Stored data entries =
□ □ □ □ □

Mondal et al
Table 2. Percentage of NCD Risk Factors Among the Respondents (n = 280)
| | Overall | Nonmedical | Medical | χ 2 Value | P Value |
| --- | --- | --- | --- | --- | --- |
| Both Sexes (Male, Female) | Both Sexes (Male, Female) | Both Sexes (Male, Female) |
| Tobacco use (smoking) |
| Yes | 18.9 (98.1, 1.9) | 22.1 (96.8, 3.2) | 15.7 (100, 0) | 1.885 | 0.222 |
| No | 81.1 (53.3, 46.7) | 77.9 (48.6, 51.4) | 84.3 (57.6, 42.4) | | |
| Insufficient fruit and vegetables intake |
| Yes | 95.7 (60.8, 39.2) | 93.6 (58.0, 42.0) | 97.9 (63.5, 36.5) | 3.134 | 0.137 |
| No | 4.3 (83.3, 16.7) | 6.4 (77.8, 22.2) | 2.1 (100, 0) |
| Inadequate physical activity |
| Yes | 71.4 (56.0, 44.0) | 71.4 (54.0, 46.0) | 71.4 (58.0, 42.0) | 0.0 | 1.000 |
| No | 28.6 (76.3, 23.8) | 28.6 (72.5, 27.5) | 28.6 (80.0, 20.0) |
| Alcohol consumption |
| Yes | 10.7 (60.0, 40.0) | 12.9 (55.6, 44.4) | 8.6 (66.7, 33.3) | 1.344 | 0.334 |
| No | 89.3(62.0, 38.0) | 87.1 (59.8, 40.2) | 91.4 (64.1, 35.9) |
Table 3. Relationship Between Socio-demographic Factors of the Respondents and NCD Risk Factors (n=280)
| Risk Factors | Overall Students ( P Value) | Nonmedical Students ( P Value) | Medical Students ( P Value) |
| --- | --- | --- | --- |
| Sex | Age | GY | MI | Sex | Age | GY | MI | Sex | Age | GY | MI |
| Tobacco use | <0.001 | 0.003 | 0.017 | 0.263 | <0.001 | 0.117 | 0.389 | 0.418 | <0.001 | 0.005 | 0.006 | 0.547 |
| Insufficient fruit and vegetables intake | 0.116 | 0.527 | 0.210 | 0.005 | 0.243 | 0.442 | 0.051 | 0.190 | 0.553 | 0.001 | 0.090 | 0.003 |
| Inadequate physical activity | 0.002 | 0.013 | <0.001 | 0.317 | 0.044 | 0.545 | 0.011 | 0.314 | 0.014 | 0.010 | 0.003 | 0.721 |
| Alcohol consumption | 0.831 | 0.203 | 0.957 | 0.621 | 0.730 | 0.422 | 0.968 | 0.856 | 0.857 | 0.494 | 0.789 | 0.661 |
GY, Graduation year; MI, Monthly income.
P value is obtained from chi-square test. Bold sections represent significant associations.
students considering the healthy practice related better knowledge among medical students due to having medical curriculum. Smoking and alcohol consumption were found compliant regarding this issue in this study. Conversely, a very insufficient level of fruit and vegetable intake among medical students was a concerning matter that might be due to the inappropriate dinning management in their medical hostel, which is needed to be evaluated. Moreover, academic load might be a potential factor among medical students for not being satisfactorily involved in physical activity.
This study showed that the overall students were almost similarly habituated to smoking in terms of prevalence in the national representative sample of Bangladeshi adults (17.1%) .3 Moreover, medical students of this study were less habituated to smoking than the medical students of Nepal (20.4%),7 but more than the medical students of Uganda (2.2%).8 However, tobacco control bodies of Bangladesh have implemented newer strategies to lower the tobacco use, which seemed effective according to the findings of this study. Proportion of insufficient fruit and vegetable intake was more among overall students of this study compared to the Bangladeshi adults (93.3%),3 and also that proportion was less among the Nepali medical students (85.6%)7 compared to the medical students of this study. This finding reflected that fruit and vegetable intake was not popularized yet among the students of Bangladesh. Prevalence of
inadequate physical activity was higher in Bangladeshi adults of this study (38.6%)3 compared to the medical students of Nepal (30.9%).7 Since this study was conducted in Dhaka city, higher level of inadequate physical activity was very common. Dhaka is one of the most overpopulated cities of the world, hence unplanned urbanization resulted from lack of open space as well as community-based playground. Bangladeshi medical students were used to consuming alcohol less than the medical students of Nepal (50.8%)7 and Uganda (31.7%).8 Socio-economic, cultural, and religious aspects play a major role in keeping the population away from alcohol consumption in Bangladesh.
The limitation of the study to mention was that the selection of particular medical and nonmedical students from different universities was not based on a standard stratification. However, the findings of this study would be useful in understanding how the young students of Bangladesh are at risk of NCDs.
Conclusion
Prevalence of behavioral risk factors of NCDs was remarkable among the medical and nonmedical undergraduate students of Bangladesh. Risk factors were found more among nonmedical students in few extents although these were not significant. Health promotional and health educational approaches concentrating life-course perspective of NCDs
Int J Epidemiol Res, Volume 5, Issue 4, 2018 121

□ □ □ □ □

TO DO = Your task is to extract all of the records exactly.

RESPONSE AREA =
Mondal et al
Table 2. Percentage of NCD Risk Factors Among the Respondents (n = 280)
| | Overall | Nonmedical | Medical | χ 2 Value | P Value |
| --- | --- | --- | --- | --- | --- |
| Both Sexes (Male, Female) | Both Sexes (Male, Female) | Both Sexes (Male, Female) |
| Tobacco use (smoking) |
| Yes | 18.9 (98.1, 1.9) | 22.1 (96.8, 3.2) | 15.7 (100, 0) | 1.885 | 0.222 |
| No | 81.1 (53.3, 46.7) | 77.9 (48.6, 51.4) | 84.3 (57.6, 42.4) | | |
| Insufficient fruit and vegetables intake |
| Yes | 95.7 (60.8, 39.2) | 93.6 (58.0, 42.0) | 97.9 (63.5, 36.5) | 3.134 | 0.137 |
| No | 4.3 (83.3, 16.7) | 6.4 (77.8, 22.2) | 2.1 (100, 0) |
| Inadequate physical activity |
| Yes | 71.4 (56.0, 44.0) | 71.4 (54.0, 46.0) | 71.4 (58.0, 42.0) | 0.0 | 1.000 |
| No | 28.6 (76.3, 23.8) | 28.6 (72.5, 27.5) | 28.6 (80.0, 20.0) |
| Alcohol consumption |
| Yes | 10.7 (60.0, 40.0) | 12.9 (55.6, 44.4) | 8.6 (66.7, 33.3) | 1.344 | 0.334 |
| No | 89.3(62.0, 38.0) | 87.1 (59.8, 40.2) | 91.4 (64.1, 35.9) |
Table 3. Relationship Between Socio-demographic Factors of the Respondents and NCD Risk Factors (n=280)
| Risk Factors | Overall Students ( P Value) | Nonmedical Students ( P Value) | Medical Students ( P Value) |
| --- | --- | --- | --- |
| Sex | Age | GY | MI | Sex | Age | GY | MI | Sex | Age | GY | MI |
| Tobacco use | <0.001 | 0.003 | 0.017 | 0.263 | <0.001 | 0.117 | 0.389 | 0.418 | <0.001 | 0.005 | 0.006 | 0.547 |
| Insufficient fruit and vegetables intake | 0.116 | 0.527 | 0.210 | 0.005 | 0.243 | 0.442 | 0.051 | 0.190 | 0.553 | 0.001 | 0.090 | 0.003 |
| Inadequate physical activity | 0.002 | 0.013 | <0.001 | 0.317 | 0.044 | 0.545 | 0.011 | 0.314 | 0.014 | 0.010 | 0.003 | 0.721 |
| Alcohol consumption | 0.831 | 0.203 | 0.957 | 0.621 | 0.730 | 0.422 | 0.968 | 0.856 | 0.857 | 0.494 | 0.789 | 0.661 |
GY, Graduation year; MI, Monthly income.
P value is obtained from chi-square test. Bold sections represent significant associations.
students considering the healthy practice related better knowledge among medical students due to having medical curriculum. Smoking and alcohol consumption were found compliant regarding this issue in this study. Conversely, a very insufficient level of fruit and vegetable intake among medical students was a concerning matter that might be due to the inappropriate dinning management in their medical hostel, which is needed to be evaluated. Moreover, academic load might be a potential factor among medical students for not being satisfactorily involved in physical activity.
This study showed that the overall students were almost similarly habituated to smoking in terms of prevalence in the national representative sample of Bangladeshi adults (17.1%) .3 Moreover, medical students of this study were less habituated to smoking than the medical students of Nepal (20.4%),7 but more than the medical students of Uganda (2.2%).8 However, tobacco control bodies of Bangladesh have implemented newer strategies to lower the tobacco use, which seemed effective according to the findings of this study. Proportion of insufficient fruit and vegetable intake was more among overall students of this study compared to the Bangladeshi adults (93.3%),3 and also that proportion was less among the Nepali medical students (85.6%)7 compared to the medical students of this study. This finding reflected that fruit and vegetable intake was not popularized yet among the students of Bangladesh. Prevalence of
inadequate physical activity was higher in Bangladeshi adults of this study (38.6%)3 compared to the medical students of Nepal (30.9%).7 Since this study was conducted in Dhaka city, higher level of inadequate physical activity was very common. Dhaka is one of the most overpopulated cities of the world, hence unplanned urbanization resulted from lack of open space as well as community-based playground. Bangladeshi medical students were used to consuming alcohol less than the medical students of Nepal (50.8%)7 and Uganda (31.7%).8 Socio-economic, cultural, and religious aspects play a major role in keeping the population away from alcohol consumption in Bangladesh.
The limitation of the study to mention was that the selection of particular medical and nonmedical students from different universities was not based on a standard stratification. However, the findings of this study would be useful in understanding how the young students of Bangladesh are at risk of NCDs.
Conclusion
Prevalence of behavioral risk factors of NCDs was remarkable among the medical and nonmedical undergraduate students of Bangladesh. Risk factors were found more among nonmedical students in few extents although these were not significant. Health promotional and health educational approaches concentrating life-course perspective of NCDs
Int J Epidemiol Res, Volume 5, Issue 4, 2018 121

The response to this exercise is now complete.